Okay, now it’s time for me to get back to my aunty. Oh! And did I mention there’s crazy thunder and lightning in Toronto right now? No? Well, there is. I love it.

Bad Disease Day #4869

Today I feel bad. Not just the usual under-the-weather, low energy, tired-beyond-tired way I usually feel, but low-down and dirty bad. There’s no reason for it. I don’t have a rash (whew!); the meds aren’t making my stomach particularly upset; I’m not travelling; I just feel terrible. Instead of trying to make it through the work day, I gave up the ghost and left a half-hour early, which is unlike me. For days like this, I use the all encompassing ‘Bad Disease Day’ to describe them. When there’s nothing wrong except that I have a disease and it’s wreaking havoc on my system, it’s really all I cling to, a basic understanding of what might possibly be wrong, and a reason to sit around at home watching bad television. Hello Coronation Street!

Popwatch

I’m addicted to Popwatch, EW’s blog. And I couldn’t agree more with their take on the latest season of Six Feet Under. That show pains me, but that doesn’t stop me from watching it—once I start, I find it hard to stop, and I’ve seen every single other episode. But seriously, hasn’t anyone ever heard of therapy? And Brenda’s in training to become a therapist, couldn’t she just say to everyone, including herself, “Let’s all go on some Prozac until we make it through, it’s only one more episode.” Sigh.

Say It Isn’t So

Shucks, you go away for a couple of days to come back to find that they’re making your all-time favourite book into a movie. Now, if there’s anyone I might think about sort of maybe trusting into making a movie of Kerouac’s On the Road it would be Francis Ford Coppola.

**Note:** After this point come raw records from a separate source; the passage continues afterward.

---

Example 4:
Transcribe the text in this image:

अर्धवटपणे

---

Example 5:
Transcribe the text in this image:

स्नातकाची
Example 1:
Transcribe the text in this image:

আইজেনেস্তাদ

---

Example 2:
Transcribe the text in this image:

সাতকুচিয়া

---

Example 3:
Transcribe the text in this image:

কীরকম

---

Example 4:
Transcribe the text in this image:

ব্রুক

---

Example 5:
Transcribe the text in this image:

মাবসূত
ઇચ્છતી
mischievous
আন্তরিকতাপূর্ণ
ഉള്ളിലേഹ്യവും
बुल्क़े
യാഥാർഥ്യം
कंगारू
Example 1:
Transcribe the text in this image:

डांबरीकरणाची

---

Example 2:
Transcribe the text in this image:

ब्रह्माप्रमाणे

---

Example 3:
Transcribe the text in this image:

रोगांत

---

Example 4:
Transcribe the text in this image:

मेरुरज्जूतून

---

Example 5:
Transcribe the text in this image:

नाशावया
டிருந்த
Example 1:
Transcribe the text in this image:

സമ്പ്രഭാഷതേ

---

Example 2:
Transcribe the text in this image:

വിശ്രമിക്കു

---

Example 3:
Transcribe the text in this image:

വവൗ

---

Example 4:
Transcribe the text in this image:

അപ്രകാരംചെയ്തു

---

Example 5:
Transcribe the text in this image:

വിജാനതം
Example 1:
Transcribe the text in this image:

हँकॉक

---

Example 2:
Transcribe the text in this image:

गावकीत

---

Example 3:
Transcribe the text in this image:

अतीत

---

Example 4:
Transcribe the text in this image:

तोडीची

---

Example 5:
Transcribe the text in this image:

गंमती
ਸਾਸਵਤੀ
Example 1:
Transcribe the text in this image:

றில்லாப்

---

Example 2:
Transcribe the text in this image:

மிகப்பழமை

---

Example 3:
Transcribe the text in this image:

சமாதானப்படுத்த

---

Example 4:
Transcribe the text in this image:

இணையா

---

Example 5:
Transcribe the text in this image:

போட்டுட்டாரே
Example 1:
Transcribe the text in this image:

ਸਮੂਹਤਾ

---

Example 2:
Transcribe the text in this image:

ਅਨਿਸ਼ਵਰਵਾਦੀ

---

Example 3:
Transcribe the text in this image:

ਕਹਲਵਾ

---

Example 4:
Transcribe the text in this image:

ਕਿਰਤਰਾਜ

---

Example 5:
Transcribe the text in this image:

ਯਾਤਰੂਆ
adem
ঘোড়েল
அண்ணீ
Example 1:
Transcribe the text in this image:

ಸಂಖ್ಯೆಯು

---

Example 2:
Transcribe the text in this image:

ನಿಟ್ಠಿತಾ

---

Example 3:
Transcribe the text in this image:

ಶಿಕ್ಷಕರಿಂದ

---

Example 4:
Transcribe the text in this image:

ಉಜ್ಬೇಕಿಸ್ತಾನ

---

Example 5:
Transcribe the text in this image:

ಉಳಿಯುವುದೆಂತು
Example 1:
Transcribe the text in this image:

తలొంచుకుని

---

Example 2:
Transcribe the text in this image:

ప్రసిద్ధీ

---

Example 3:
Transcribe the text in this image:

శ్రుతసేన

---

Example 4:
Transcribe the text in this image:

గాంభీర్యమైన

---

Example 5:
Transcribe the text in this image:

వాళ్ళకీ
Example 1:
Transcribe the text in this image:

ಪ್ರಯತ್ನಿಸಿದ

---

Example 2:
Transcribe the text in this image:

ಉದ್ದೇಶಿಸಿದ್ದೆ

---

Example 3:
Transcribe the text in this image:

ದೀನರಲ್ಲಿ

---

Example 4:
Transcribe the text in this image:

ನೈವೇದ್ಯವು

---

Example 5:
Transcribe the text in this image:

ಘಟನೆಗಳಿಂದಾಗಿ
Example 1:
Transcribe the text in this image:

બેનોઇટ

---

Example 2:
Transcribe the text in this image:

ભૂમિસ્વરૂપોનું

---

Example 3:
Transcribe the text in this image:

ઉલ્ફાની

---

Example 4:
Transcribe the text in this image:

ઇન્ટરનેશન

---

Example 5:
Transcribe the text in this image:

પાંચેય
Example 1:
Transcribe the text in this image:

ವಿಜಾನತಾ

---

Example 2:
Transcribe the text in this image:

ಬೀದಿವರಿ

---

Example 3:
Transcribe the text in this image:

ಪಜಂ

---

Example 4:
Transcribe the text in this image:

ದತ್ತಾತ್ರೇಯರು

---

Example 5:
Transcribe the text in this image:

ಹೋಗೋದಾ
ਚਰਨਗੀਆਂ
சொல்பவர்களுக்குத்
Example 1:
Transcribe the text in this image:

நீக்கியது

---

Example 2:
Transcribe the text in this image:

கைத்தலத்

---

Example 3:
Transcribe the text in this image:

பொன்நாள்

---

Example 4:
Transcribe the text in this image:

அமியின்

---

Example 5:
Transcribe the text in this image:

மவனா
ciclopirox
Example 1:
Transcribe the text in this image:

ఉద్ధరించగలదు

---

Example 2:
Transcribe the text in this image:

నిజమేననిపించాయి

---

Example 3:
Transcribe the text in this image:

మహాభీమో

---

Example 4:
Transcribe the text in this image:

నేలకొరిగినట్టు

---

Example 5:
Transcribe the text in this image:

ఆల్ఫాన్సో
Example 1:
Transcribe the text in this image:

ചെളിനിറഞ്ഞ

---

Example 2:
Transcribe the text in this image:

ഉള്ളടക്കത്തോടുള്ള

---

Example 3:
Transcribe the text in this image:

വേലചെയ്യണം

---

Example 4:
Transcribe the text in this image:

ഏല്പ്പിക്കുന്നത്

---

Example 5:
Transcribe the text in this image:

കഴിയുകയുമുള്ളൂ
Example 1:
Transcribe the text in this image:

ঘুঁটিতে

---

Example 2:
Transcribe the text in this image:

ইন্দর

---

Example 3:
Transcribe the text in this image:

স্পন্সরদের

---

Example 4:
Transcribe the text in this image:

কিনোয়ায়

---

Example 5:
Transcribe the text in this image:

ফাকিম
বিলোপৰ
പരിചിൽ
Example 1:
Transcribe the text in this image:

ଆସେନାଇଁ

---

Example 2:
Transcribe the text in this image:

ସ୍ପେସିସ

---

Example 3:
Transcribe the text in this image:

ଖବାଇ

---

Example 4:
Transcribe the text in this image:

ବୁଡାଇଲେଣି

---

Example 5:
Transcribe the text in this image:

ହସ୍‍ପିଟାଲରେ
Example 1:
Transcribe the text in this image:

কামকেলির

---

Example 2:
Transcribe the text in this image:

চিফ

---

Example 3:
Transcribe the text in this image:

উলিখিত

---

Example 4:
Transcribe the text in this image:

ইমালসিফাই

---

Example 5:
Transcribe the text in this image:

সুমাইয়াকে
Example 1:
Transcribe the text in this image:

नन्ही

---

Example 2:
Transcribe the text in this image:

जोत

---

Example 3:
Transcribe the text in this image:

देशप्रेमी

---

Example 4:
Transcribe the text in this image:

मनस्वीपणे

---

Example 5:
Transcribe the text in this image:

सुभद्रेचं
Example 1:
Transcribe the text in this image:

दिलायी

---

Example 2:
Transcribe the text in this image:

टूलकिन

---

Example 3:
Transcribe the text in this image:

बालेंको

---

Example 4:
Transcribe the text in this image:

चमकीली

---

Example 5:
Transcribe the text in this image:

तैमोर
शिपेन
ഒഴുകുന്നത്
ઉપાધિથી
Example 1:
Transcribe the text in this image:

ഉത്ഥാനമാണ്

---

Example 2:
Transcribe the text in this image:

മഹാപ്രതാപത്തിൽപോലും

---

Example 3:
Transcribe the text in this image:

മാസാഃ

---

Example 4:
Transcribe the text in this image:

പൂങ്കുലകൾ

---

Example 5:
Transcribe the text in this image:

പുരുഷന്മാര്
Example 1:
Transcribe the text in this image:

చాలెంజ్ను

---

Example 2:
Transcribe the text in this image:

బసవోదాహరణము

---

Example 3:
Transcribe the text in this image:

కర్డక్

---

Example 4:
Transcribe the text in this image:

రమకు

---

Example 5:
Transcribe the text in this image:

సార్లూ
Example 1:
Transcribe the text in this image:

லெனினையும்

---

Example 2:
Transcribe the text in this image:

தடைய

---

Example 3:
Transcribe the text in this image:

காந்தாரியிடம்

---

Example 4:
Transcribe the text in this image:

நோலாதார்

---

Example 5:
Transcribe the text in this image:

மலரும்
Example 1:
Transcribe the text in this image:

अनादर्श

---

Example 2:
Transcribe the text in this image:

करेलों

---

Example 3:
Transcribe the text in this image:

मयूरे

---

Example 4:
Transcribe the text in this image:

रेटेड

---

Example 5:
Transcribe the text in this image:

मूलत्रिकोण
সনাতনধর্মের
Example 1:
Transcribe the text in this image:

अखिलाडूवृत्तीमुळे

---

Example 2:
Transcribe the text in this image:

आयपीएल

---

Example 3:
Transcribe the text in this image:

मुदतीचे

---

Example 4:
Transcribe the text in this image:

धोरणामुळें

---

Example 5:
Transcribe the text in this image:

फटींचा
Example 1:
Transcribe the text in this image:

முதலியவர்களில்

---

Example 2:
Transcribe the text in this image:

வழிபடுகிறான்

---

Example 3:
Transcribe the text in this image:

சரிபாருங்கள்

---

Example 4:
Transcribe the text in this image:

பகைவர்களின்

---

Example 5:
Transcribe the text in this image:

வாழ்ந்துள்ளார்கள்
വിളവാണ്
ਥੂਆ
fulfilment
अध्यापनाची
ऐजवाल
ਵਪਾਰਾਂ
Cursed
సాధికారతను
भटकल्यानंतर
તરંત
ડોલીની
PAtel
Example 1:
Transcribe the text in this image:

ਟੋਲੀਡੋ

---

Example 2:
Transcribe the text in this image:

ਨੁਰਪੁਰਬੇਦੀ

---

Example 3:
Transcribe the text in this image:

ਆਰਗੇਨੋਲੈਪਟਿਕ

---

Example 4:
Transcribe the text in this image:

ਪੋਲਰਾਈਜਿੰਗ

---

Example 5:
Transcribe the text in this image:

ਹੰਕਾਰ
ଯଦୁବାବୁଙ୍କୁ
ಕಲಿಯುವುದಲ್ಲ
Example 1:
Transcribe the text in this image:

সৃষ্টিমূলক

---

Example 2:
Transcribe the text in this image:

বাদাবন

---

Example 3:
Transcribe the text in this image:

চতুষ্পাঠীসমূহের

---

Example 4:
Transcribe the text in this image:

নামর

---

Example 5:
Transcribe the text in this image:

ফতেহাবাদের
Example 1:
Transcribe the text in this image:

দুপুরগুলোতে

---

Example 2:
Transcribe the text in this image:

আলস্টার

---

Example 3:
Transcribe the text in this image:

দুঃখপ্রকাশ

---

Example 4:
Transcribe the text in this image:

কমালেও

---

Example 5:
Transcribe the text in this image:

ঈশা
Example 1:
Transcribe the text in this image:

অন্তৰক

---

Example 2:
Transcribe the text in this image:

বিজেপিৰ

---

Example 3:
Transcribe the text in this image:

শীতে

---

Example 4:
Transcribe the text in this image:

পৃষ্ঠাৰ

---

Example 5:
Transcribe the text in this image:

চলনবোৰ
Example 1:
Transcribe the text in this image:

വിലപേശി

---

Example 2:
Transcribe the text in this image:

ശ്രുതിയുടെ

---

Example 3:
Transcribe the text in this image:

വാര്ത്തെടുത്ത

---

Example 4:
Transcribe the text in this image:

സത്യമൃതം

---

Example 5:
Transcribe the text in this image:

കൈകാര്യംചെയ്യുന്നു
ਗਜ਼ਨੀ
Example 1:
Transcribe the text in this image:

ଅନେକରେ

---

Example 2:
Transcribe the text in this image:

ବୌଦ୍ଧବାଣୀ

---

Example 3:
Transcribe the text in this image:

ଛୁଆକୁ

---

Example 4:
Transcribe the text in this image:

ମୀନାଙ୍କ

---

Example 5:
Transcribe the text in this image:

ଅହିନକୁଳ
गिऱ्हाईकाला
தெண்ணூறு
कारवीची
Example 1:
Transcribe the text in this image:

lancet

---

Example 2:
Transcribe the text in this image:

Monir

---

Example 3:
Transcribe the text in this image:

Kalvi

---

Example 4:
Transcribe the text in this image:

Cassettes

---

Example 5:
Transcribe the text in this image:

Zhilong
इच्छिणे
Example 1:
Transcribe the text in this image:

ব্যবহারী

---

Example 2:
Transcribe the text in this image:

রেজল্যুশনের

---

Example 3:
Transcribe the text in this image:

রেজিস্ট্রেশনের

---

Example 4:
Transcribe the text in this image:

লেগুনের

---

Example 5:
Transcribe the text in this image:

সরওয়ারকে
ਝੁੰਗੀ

And that he’s teamed up with Walter Salles, who made the amazingly wonderful The Motorcycle Diaries, I feel a bit better about it, but dream teams have gone wrong before. Cough. Anyone remember the absolutely terrible A.I.?

Annnywaay. It’s hard to make road movies at the best of times, Easy Rider being the obvious exception. And as of 2001, when the project was first tossed about, Brad Pitt was attached to star. Um, he’s the hottest fellow in the world, which means he’s too hot to play Dean Moriarty, and I have a hard time thinking he could pull it off—not to downplay his talent at all, but you know what I mean, he’s too pretty. And how would the hip-jazz loving language of Kerouac’s book translate to the cynical age we live in now? The idea of the beat generation, with their constant craving for that sweet spot that’s almost impossible to define, being captured on the big screen seems almost the opposite of what should happen.

Who knows. Maybe it won’t suck. And maybe I’ll lose 20 pounds by tomorrow.

Um, No JCrew, They Aren’t

Aren’t these the ugliest jeans you’ve ever seen? And they are so not worth $275.00 USD. And this is coming from a girl who reads the JCrew catalogue the second it arrives in her mailbox. All I can say is “Ew”: these jeans are as smelly as the dirty hippie who sat upwind of me my last night in Ireland, ruining my only drink with his bad BO every time he lifted up his arms to embrace his equally smelly, dread-locked hippie girlfriend.

And before you say anything, I used to be a hippie-type myself. I have a totally embarrassing tattoo of a peace sign lying on a bed of daisies. No, I’m not lying. How could anything that embarrassing be anything but true?